On Tuesday, US PIRG released its annual “Trouble in Toyland” report, flagging about a dozen dangerous toys the group says it found on sale at national retailers in September and October. It comes on the heels of the “Ten Worst Toys” report from WATCH, released last week, which warned the number of defective toys reaching the marketplace each year was “clearly suggestive of a broken system that needs fixing before more children are harmed”.

Consumer watchdogs say the big risk to kids these days is as much chemical as mechanical and comes from the cadmium. lead-based paint and plastic-softening compounds like bis(2-ethylhexyl)phthalate commonly used in toys.

But choking, cutting, blinding and strangulation hazards continue to pose a problem — though some of the problems can be avoided if parents show common sense when they shop and keep an eye on their children when they play.

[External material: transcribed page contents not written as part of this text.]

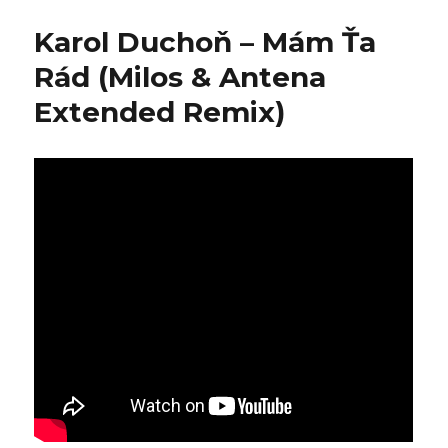
–
Simple
Karol Duchoň – Mám Ťa
Tuesday
Rád (Milos & Antena
Extended Remix)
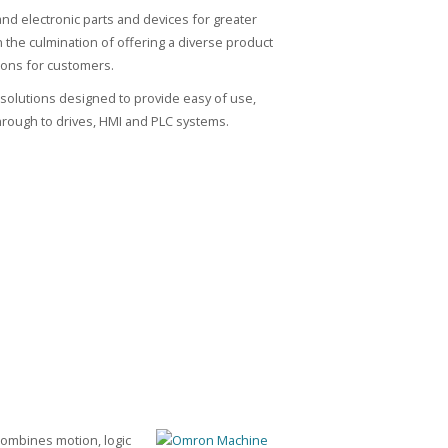
d electronic parts and devices for greater
the culmination of offering a diverse product
tions for customers.
solutions designed to provide easy of use,
ough to drives, HMI and PLC systems.
ombines motion, logic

Among the old-fashioned culprits this year: A Supasplat Splatblaster toy gun available at KMart that could like the Red Ryder BB Gun in the 1983 movie ‘A Christmas Story’ take an eye out. “A lot of it is accidents,” said Jacinda Adams, a vice president with Prevent Blindness America, a Chicago-based group. “Kids get a new toy. They run through the house. They fall on the toy and poke themselves in the eye.

“But at the end of the day, it’s up to parents and consumers to be aware and how to be careful to avoid winding up in the emergency room for Christmas.” According to the Consumer Product Safety Commission (CPSC), toy-related injuries sent 250,100 children to U.S. hospital emergency rooms in 2009 and resulted in 12 deaths, including two from choking. Of the 12 reports of toy-related deaths that the CPSC received in 2009, the majority involved riding toys that children either drove into pools or other bodies of water, where they drowned, or onto roadways, where they were struck and killed by a motor vehicle.